Wednesday, 30 December 2020


Written by Clara Esparza del Valle | Guillermo Velasco de Cos | Germán Moreno de Juan

Figure 1. Images taken in contrast phase (oc x10, obj x40). A) Cells grouped in nests and with great disproportion in nuclear size.  B) Cells with significant cytoplasmic nucleus disproportion.

Bladder cancer is the fifth most frequent cancer in men in developed countries, the principal risk factor is the smoking habit.
The treatments vary greatly depending on the stage in which the patient is, from simple transurethral resection, and intravesical BCG instillations to protocols with adjuvant chemotherapy or cystectomy in the most severe cases. The survival and quality of life of the patient depends largely on early diagnosis.
The incidence is higher in men than in women. Worldwide, the data reflect 4 cases in men for every woman, and in Spain the figure increases to 7.

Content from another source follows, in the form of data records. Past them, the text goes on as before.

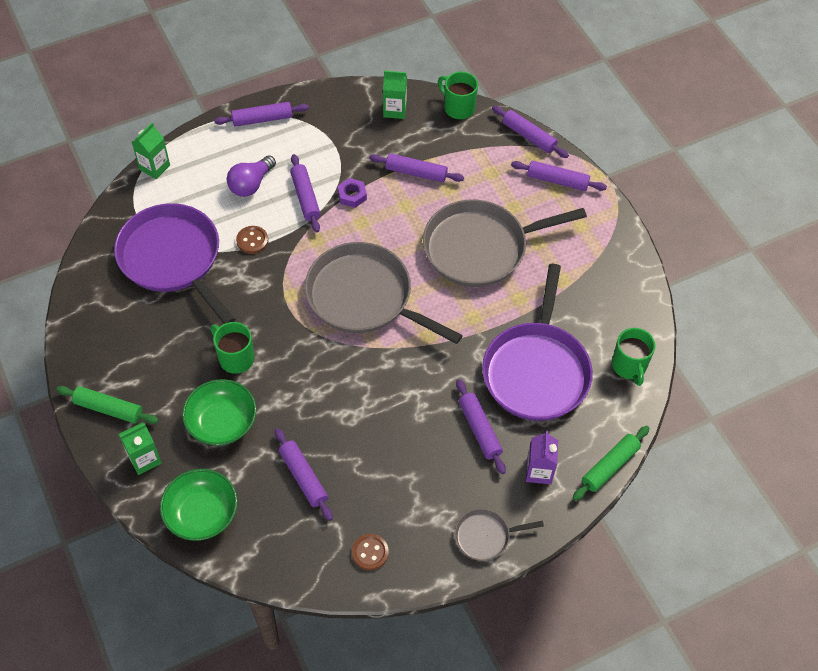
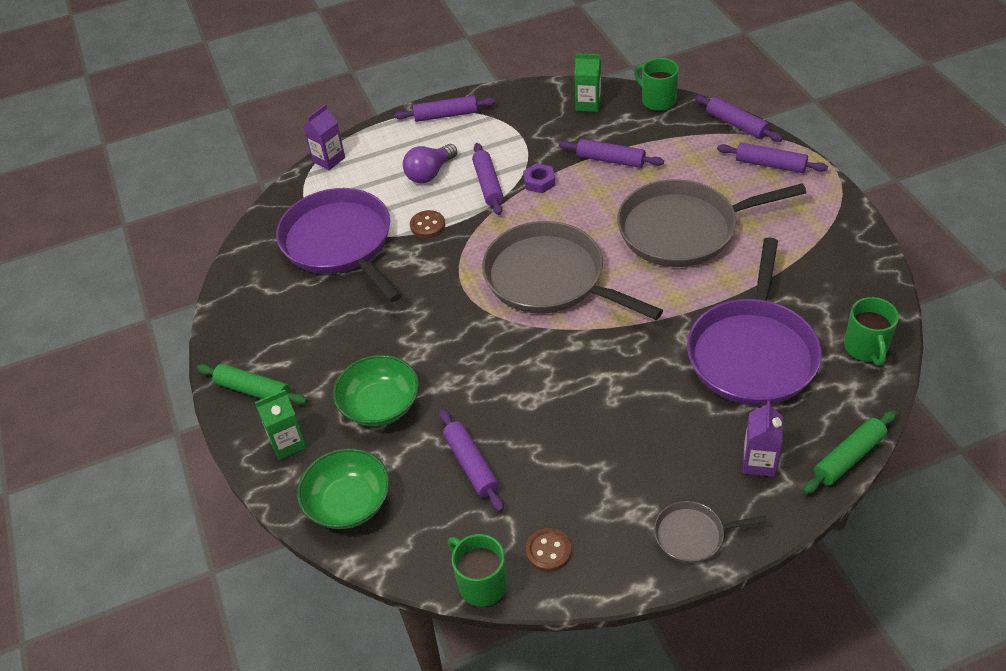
camera: 10 degrees right, 10 degrees down
(154, 167) = (329, 160): green carton -> purple carton
(235, 358) = (400, 339): green mug -> green mug (481, 583)
(479, 429) = (684, 415): purple rolling pin -> none

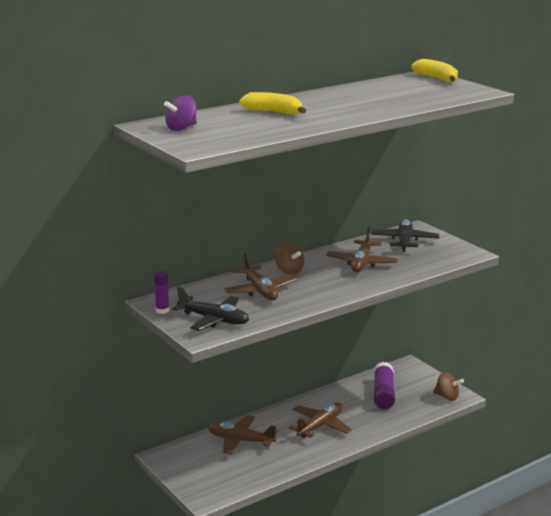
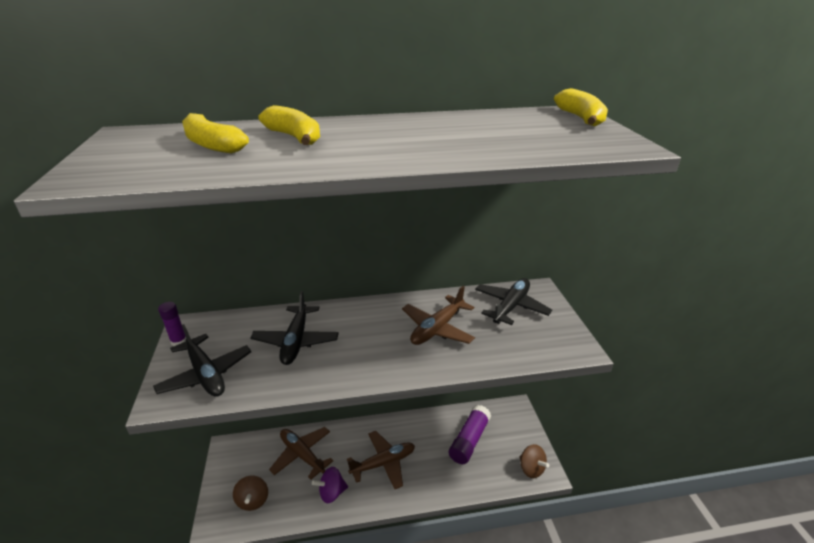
camera: 25 degrees right, 10 degrees up
(181, 128) = (145, 143): purple spinning top -> purple spinning top (331, 492)
(230, 123) = (212, 145): none -> yellow banana
(260, 291) = (296, 341): brown plane -> black plane
(289, 271) = (353, 319): brown spinning top -> brown spinning top (253, 500)

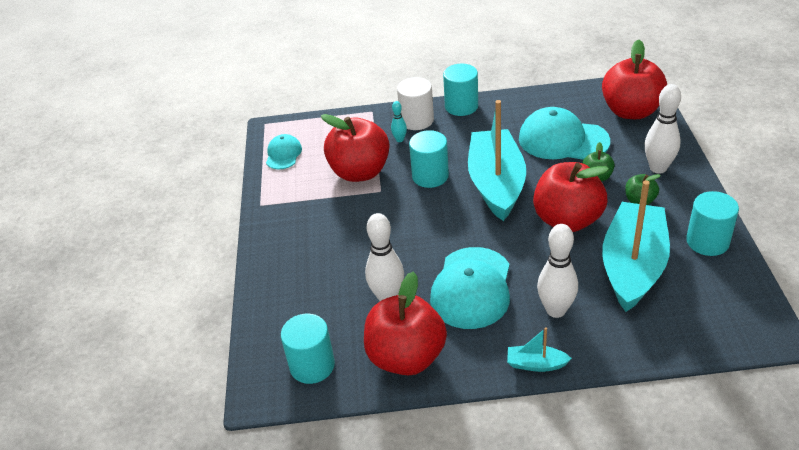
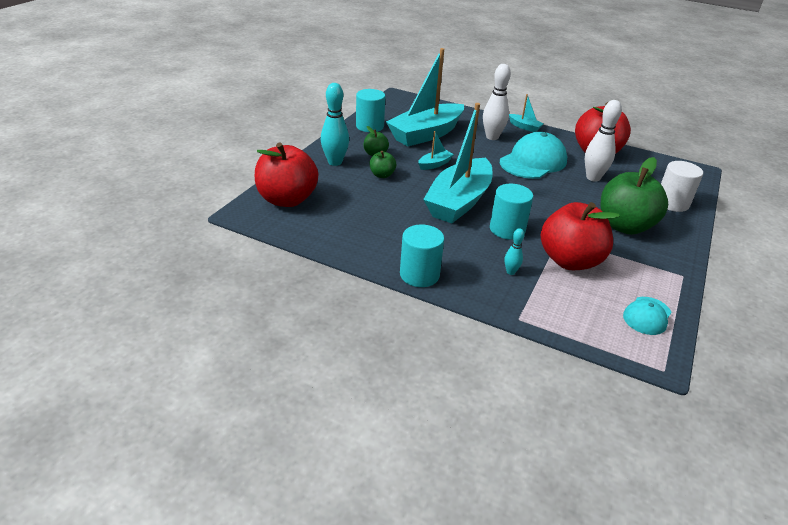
camera: 155 degrees left, 5 degrees down
(312, 366) = (658, 169): turquoise cylinder -> none
(326, 237) = (624, 226): none -> green apple
(417, 120) = (478, 283): white cylinder -> white cylinder (672, 203)
(563, 140) = (370, 205): turquoise cap -> none
(567, 220) = (434, 164): red apple -> turquoise boat
(658, 168) = (335, 162): white bowling pin -> turquoise bowling pin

We present the case of a 63-year-old patient who comes to the emergency department due to repeated urinary tract infections. Upon admission, a first urinary sediment was made, presenting the following alterations: Glucose: ++++, leukocyte esterase: +, hemoglobin: +, leukocytes: 60-80/c and abundant bacteriuria. It also presented a PCR of 24.9 mg/dl and feverish peaks for several days. He is admitted for study with a diagnosis of prostatitis and antibiotic treatment is initiated.  

After two days of admission the infection is resolved and in a new urinary sediment the disappearance of the bacteriuria is verified. However, an abundant leukocyturia and abnormal cells are seen in the urinary sediment.

The most remarkable characteristics of the cells observed are:
-    Nest formation
-    Abnormal proportion of nucleus cytoplasm
-    Presence of nucleoli

In the report we recommend to make a request for urine cytology to pathological anatomy in view of the possible malignancy of the cells observed. The following day, the urine cytology is performed, confirming the malignancy of the cells and their bladder origin.

The patient is called in for a cystoscopy, in which a polypoid papillary lesion is observed, confirming the bladder neoformation (figure 2).
A surgical intervention is scheduled where a transurethral resection is performed, classifying the tumor as a moderately differentiated grade two papillary urothelial carcinoma that infiltrates the muscular layer.

imagen2Figure 2. A) HE staining (10x). A complex architectural pattern can be seen, observing fusion between papillae, characteristic of high-grade lesions. B and C) HE staining (20x and 40x). At higher magnification we observe cells with rounded, hyperchromatic, with slight pleomorphism nuclei and cellular disorganization. The presence of atypical mitoses (*) and apoptotic debris stands out. The histological findings are compatible with a moderately differentiated papillary urothelial carcinoma (G2).

In the routine analysis of the sediment, it is not possible to confirm the presence of malignant cells, since the appropriate stains are not usually available and the cells are observed fresh. However, the early finding of suspicious cells and their correct referral to the pathological anatomy service allow an early diagnosis, improving the quality of life and survival of the patient.

  1. Lorence Prado D, Fernández Aceñero M, Criado Gómez L, Aguirregoicoa García E, Rodríguez Piñero A, Navarro Sebastián J et al. Desarrollo de un protocolo para la derivación de los pacientes con células atípicas en el sedimento urinario: experiencia del hospital de Móstoles. Revista del Laboratorio Clínico. 2009;2(2):87-93.
  2. Dalet Escribá F. Sedimento urinario. Madrid: AEFA; 2000.
  3. Antoni S, Ferlay J, Soerjomataram I, Znaor A, Jemal A, Bray F. Bladder Cancer Incidence and Mortality: A Global Overview and Recent Trends. European Urology. 2017;71(1):96-108.